El pacto, que todavía debe cumplir con ciertos requisitos regulatorios, plantea una transición cuidadosa para los empleados de Nissan. A la mayoría de los trabajadores se les ofrecerán puestos dentro de Chery, conservando condiciones laborales similares a las que tienen actualmente, lo que es un alivio en términos de estabilidad laboral en medio de la incertidumbre del sector.
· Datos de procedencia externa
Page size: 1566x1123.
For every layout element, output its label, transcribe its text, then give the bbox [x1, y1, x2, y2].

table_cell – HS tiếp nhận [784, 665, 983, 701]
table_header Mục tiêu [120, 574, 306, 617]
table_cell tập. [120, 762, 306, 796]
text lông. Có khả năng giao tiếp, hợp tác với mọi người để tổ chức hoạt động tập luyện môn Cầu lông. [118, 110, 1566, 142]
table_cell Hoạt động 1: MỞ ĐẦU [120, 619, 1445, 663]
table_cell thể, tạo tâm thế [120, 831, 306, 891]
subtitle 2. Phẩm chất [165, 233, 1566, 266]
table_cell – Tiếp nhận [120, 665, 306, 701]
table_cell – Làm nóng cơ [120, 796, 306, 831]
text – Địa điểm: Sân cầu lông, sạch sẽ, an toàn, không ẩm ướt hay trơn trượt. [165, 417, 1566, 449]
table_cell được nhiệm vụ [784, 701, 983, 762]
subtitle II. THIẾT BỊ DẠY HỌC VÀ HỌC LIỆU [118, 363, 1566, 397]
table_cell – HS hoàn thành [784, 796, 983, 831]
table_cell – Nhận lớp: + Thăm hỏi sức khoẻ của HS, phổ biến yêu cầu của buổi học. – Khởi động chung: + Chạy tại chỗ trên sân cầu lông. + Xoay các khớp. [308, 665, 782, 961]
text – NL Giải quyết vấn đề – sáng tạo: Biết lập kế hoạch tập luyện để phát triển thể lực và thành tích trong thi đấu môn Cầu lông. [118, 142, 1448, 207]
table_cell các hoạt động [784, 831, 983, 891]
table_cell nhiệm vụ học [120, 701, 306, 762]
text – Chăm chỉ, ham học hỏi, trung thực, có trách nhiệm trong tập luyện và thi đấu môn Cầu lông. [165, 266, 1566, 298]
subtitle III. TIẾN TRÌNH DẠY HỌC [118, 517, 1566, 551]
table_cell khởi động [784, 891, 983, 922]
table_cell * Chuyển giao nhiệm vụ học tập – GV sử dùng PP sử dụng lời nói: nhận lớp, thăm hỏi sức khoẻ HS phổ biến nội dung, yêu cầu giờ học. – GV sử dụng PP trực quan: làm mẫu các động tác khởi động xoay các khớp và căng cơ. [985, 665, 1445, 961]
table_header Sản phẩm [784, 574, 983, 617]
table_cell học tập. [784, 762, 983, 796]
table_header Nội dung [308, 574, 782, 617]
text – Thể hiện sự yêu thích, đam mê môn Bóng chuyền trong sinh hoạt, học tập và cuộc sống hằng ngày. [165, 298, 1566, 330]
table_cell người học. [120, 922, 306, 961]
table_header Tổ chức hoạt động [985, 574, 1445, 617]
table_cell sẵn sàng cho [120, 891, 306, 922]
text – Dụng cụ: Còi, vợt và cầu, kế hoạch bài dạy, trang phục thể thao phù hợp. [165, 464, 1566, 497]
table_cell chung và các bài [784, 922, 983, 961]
A pesar de este cambio de propiedad, Nissan ha asegurado que su presencia en el mercado sudafricano continuará. La marca japonesa mantendrá su oferta de vehículos y servicios, con la promesa de lanzar nuevos modelos durante el año fiscal 2026, entre los cuales destacan el Nissan Tekton y el Nissan Patrol, buscando así mantener su relación con los consumidores locales.
La decisión de vender la planta ha sido motivada por "factores externos" que, según la compañía, han puesto en tela de juicio la eficiencia y la viabilidad futura de la producción en Rosslyn. Este paso refleja la realidad cambiante del mercado automotriz y los retos que enfrenta la empresa en la región.
El presidente de Nissan África, Jordi Vila, expresó su compromiso hacia Sudáfrica y sus trabajadores, afirmando que la compañía ha estado buscando la mejor solución posible para todos los involucrados. “Nuestra larga historia en Sudáfrica es un tesoro, y esta transacción no solo resguarda los empleos de mayoría de nuestra plantilla, sino que también asegura que la planta de Rosslyn siga desempeñando un papel esencial en el desarrollo del sector automotriz del país”, concluyó Vila.